Mais ils ne désigneraient pas formellement pour autant les miliciens hutus.
Bernard Maingain, avocat des dignitaires du régime Kagame poursuivis par la justice française depuis 2006 parle de tournant « historique » et juge démontrée la thèse selon laquelle des extrémistes hutus auraient tué « leur » président pour fournir un prétexte au déclenchement d’un génocide déjà préparé.

BRUGUIÈRE MIS EN CAUSE

« C’est une journée historique et très importante, a dit Me Maingain. Cela signifie qu’on met un terme à plus de 16 ans de manipulations et de mensonges dans ce dossier. »

« Il faudra qu’au niveau de la justice française, on se mette à investiguer dans les directions que nous avions indiquées.

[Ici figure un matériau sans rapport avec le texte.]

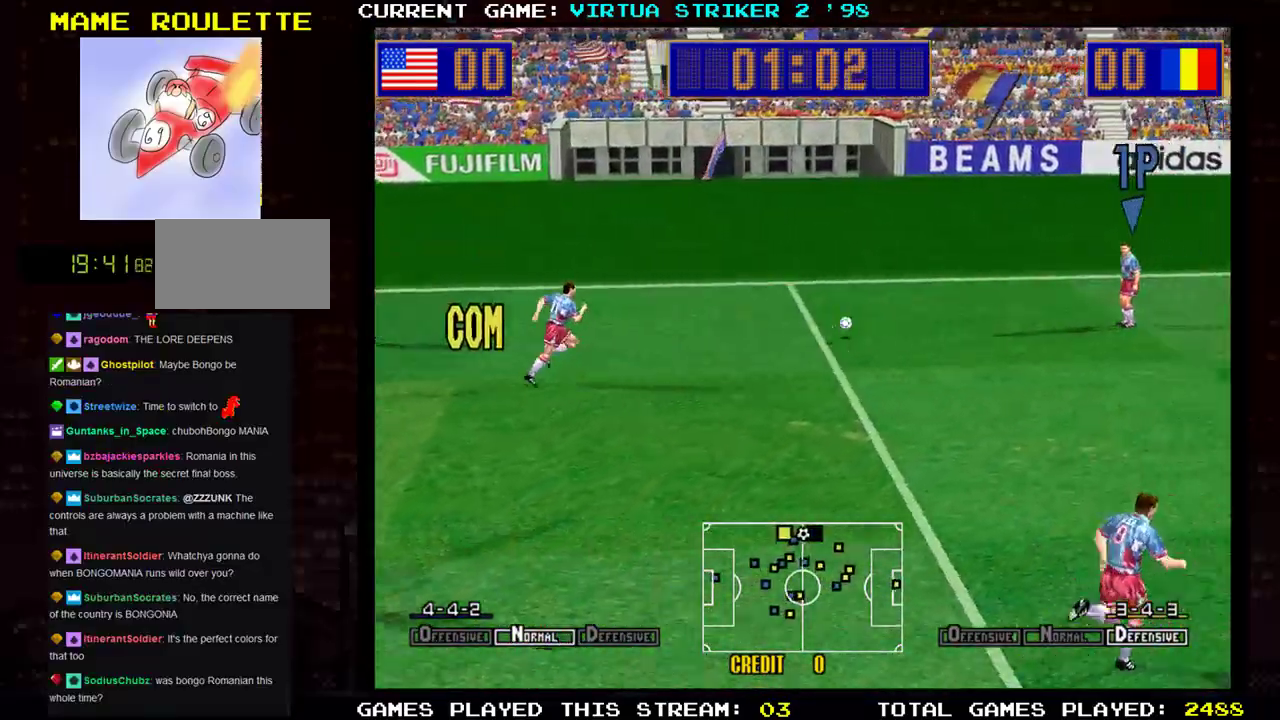
{"buttons": [], "left_stick": "right", "events": [[50, "left_stick", "right"]]}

En tout cas, c’est un jour d’allégresse pour les personnes qui avaient été prises en otages dans cette affaire », a-t-il ajouté.
Me Jean-Yves Dupeux, avocat des enfants Habyarimana, a contesté cette conclusion.

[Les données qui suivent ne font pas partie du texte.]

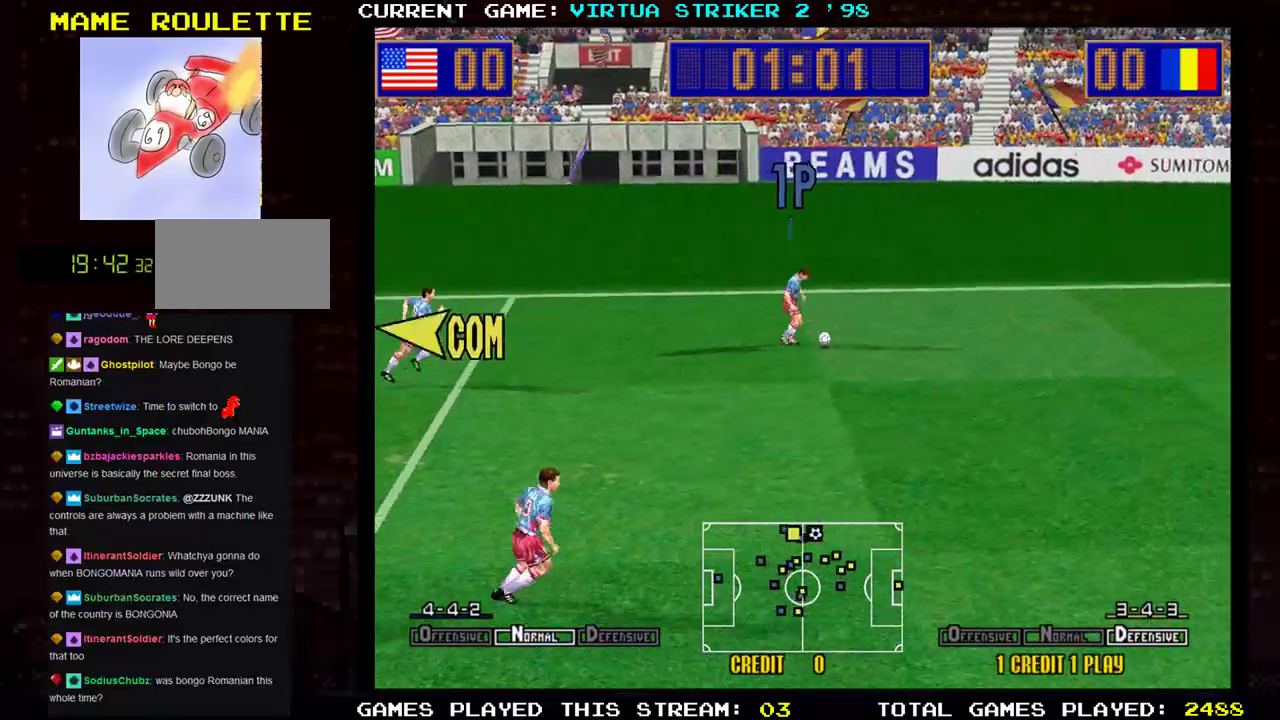
{"buttons": [], "left_stick": "right", "events": []}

« L’expertise ne peut désigner le camp hutu. Ce que dit l’expertise, c’est que, en l’état de leurs constatations, les tirs ne peuvent provenir du camp de (Paul Kagame). Ça ne désigne pas pour autant le camp d’en face », a-t-il dit à Reuters.
Aucune source indépendante n’a pu dans l’immédiat commenter la présentation complète du document. Une conférence de presse doit se tenir à Paris mercredi. L’ambassade du Rwanda a dépêché un chargé de communication au tribunal et le gouvernement Kagame se dit blanchi.
La source du génocide et son déroulement font toujours l’objet de vifs débats diplomatiques et politiques. La délivrance de mandats d’arrêt par le juge Jean-Louis Bruguière en 2006 contre neuf proches de Paul Kagame avait provoqué la rupture des relations diplomatiques entre Paris et Kigali.
Six des suspects ont été mis en examen fin 2010 par les juges français, lors d’auditions en Afrique à l’issue desquelles les mandats d’arrêt avaient été levés, notamment ceux à l’encontre de James Kabarebe et Charles Kayonga, respectivement ministre de la Défense et chef d’état-major de Paul Kagame.

Ce dernier considérait en 2006, au début de la procédure, que Paris tentait de lui imputer la responsabilité du génocide, dont il juge la France coresponsable parce qu’elle avait envoyé des troupes sur place après le départ des soldats belges.
Les relations diplomatiques ont été rétablies depuis. En déplacement au Rwanda en février 2010, le président Nicolas Sarkozy a reconnu des « erreurs » de la France, qui soutenait le régime Habyarimana, dont sont issus les génocidaires.
Les conclusions affaiblissent aussi les conclusions du juge Bruguière, qui n’est jamais allé au Rwanda et avait fondé les poursuites de 2006 sur une expertise erronée de photos des lance-missiles et des témoignages ensuite rétractés.